- _WHAT IS REQUIRED_: Search the records for the word "minikubeip" and copy each line in which it appears.

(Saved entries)
__________________________________________________

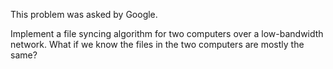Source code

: This problem was asked by Google.

Implement a file syncing algorithm for two computers over a low-bandwidth network. What if we know the files in the two computers are mostly the same?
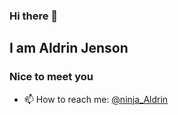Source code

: ### Hi there 👋

## I am Aldrin Jenson

### Nice to meet you


- 📫 How to reach me: [@ninja_Aldrin](https://twitter.com/ninja_Aldrin/)
<!--
**aldrinjenson/aldrinjenson** is a ✨ _special_ ✨ repository because its `README.md` (this file) appears on your GitHub profile.
Here are some ideas to get you started:
- 🔭 I’m currently working on React Native
- 🌱 I’m currently learning Typescript!
- 👯 I’m looking to collaborate on any intersting projects
- 💬 Ask me about React and Redux
-->
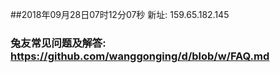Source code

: ##2018年09月28日07时12分07秒 新址: 159.65.182.145
### 兔友常见问题及解答: https://github.com/wanggonging/d/blob/w/FAQ.md
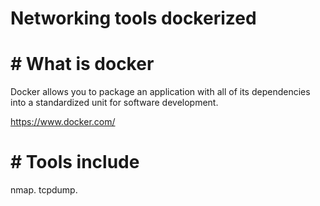 # Networking tools dockerized


# # What is docker

Docker allows you to package an application with all of its dependencies into a standardized unit for software development.

https://www.docker.com/

# # Tools include

nmap.
tcpdump.
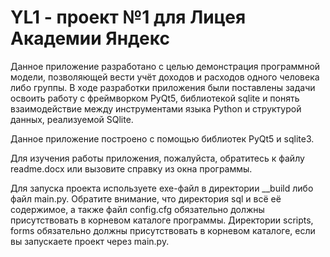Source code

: # YL1 - проект №1 для Лицея Академии Яндекс

Данное приложение разработано с целью демонстрация программной модели, позволяющей вести учёт доходов и расходов одного человека либо группы. В ходе разработки приложения были поставлены задачи освоить работу с фреймворком PyQt5, библиотекой sqlite и понять взаимодействие между инструментами языка Python и структурой данных, реализуемой SQlite.

Данное приложение построено с помощью библиотек PyQt5 и sqlite3.

Для изучения работы приложения, пожалуйста, обратитесь к файлу readme.docx или вызовите справку из окна программы.

Для запуска проекта используете exe-файл в директории __build либо файл main.py. Обратите внимание, что директория sql и всё её содержимое, а также файл config.cfg обязательно должны присутствовать в корневом каталоге программы. Директории scripts, forms обязательно должны присутствовать в корневом каталоге, если вы запускаете проект через main.py.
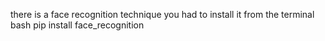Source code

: there is a face recognition technique 
you had to install it from the terminal 
bash pip install face_recognition 
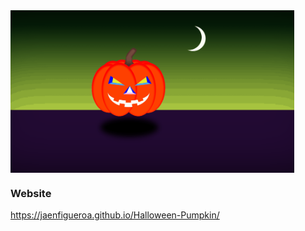 <div >
  <img src="./assets/halloween.gif" align="center" style="width: 90%" />
</div>

### Website
https://jaenfigueroa.github.io/Halloween-Pumpkin/

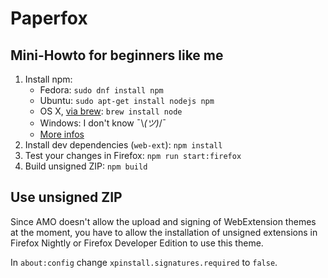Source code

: Paperfox
========

Mini-Howto for beginners like me
--------------------------------

1. Install npm:
    * Fedora: `sudo dnf install npm`
    * Ubuntu: `sudo apt-get install nodejs npm`
    * OS X, [via brew](https://brew.sh/): `brew install node`
    * Windows: I don't know ¯\\_(ツ)_/¯
    * [More infos](https://www.npmjs.com/get-npm)
2. Install dev dependencies (`web-ext`): `npm install`
3. Test your changes in Firefox: `npm run start:firefox`
4. Build unsigned ZIP: `npm build`

Use unsigned ZIP
----------------

Since AMO doesn't allow the upload and signing of WebExtension themes at the moment, you have to allow the installation of unsigned extensions in Firefox Nightly or Firefox Developer Edition to use this theme.

In `about:config` change `xpinstall.signatures.required` to `false`.
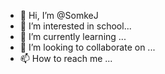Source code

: - 👋 Hi, I’m @SomkeJ
- 👀 I’m interested in school...
- 🌱 I’m currently learning ...
- 💞️ I’m looking to collaborate on ...
- 📫 How to reach me ...

<!---
SomkeJ/SomkeJ is a ✨ special ✨ repository because its `README.md` (this file) appears on your GitHub profile.
You can click the Preview link to take a look at your changes.
--->
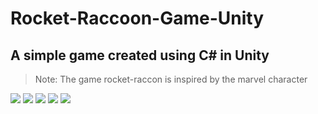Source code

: # Rocket-Raccoon-Game-Unity

## A simple game created using C# in Unity

> Note: The game rocket-raccon is inspired by the marvel character

![](https://img.shields.io/badge/maintained-yes-green?style=for-the-badge)
![](https://img.shields.io/github/forks/agneay/Rocket-Raccoon-Game-Unity?style=for-the-badge)
![](https://img.shields.io/github/issues/agneay/Rocket-Raccoon-Game-Unity?style=for-the-badge)
![](https://img.shields.io/github/stars/agneay/Rocket-Raccoon-Game-Unity?style=for-the-badge)
![](https://img.shields.io/github/license/agneay/Rocket-Raccoon-Game-Unity?style=for-the-badge)
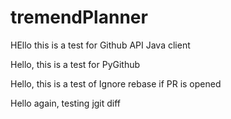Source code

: # tremendPlanner

HEllo this is a test for Github API Java client 

Hello, this is a test for PyGithub 

Hello, this is a test of Ignore rebase if PR is opened

Hello again, testing jgit diff

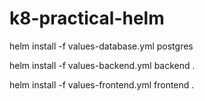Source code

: # k8-practical-helm

helm install  -f values-database.yml postgres

helm install -f values-backend.yml backend . 

helm install  -f values-frontend.yml frontend . 
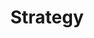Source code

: ---
title: Strategy
permalink: /patterns/verhaltensmuster/strategy
sidebar:
    nav: verhaltensmuster
---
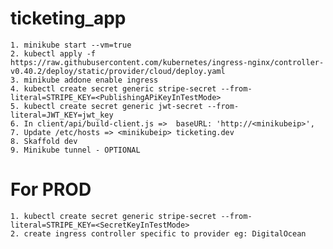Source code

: # ticketing_app

	1. minikube start --vm=true
	2. kubectl apply -f https://raw.githubusercontent.com/kubernetes/ingress-nginx/controller-v0.40.2/deploy/static/provider/cloud/deploy.yaml
	3. minikube addone enable ingress
	4. kubectl create secret generic stripe-secret --from-literal=STRIPE_KEY=<PublishingAPiKeyInTestMode>
	5. kubectl create secret generic jwt-secret --from-literal=JWT_KEY=jwt_key
	6. In client/api/build-client.js =>  baseURL: 'http://<minikubeip>',
	7. Update /etc/hosts => <minikubeip> ticketing.dev
	8. Skaffold dev
	9. Minikube tunnel - OPTIONAL

# For PROD
	1. kubectl create secret generic stripe-secret --from-literal=STRIPE_KEY=<SecretKeyInTestMode>
	2. create ingress controller specific to provider eg: DigitalOcean 


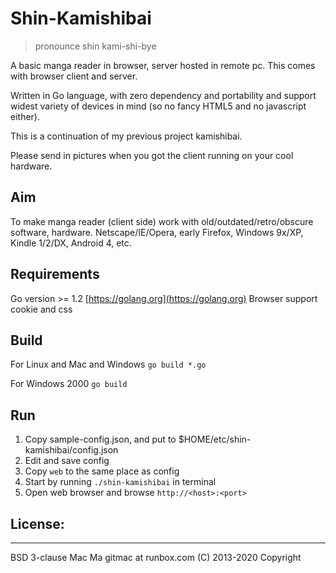 # Shin-Kamishibai

> pronounce shin kami-shi-bye

A basic manga reader in browser, server hosted in remote pc. This comes with browser client and server.

Written in Go language, with zero dependency and portability and support widest variety of devices in mind (so no fancy HTML5 and no javascript either).

This is a continuation of my previous project kamishibai.

Please send in pictures when you got the client running on your cool hardware.

## Aim

To make manga reader (client side) work with old/outdated/retro/obscure software, hardware. Netscape/IE/Opera, early Firefox, Windows 9x/XP, Kindle 1/2/DX, Android 4, etc.

## Requirements

Go version >= 1.2 [https://golang.org](https://golang.org)
Browser support cookie and css

## Build

For Linux and Mac and Windows
`go build *.go`

For Windows 2000
`go build`

## Run

1. Copy sample-config.json, and put to \$HOME/etc/shin-kamishibai/config.json
2. Edit and save config
3. Copy `web` to the same place as config
4. Start by running `./shin-kamishibai` in terminal
5. Open web browser and browse `http://<host>:<port>`

## License:

---

BSD 3-clause
Mac Ma gitmac at runbox.com (C) 2013-2020 Copyright

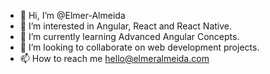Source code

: - 👋 Hi, I’m @Elmer-Almeida
- 👀 I’m interested in Angular, React and React Native.
- 🌱 I’m currently learning Advanced Angular Concepts.
- 💞️ I’m looking to collaborate on web development projects.
- 📫 How to reach me hello@elmeralmeida.com

<!---
Elmer-Almeida/Elmer-Almeida is a ✨ special ✨ repository because its `README.md` (this file) appears on your GitHub profile.
You can click the Preview link to take a look at your changes.
--->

__________________________________________________

- _YOUR SOLUTION_:
	6. In client/api/build-client.js =>  baseURL: 'http://<minikubeip>',
	7. Update /etc/hosts => <minikubeip> ticketing.dev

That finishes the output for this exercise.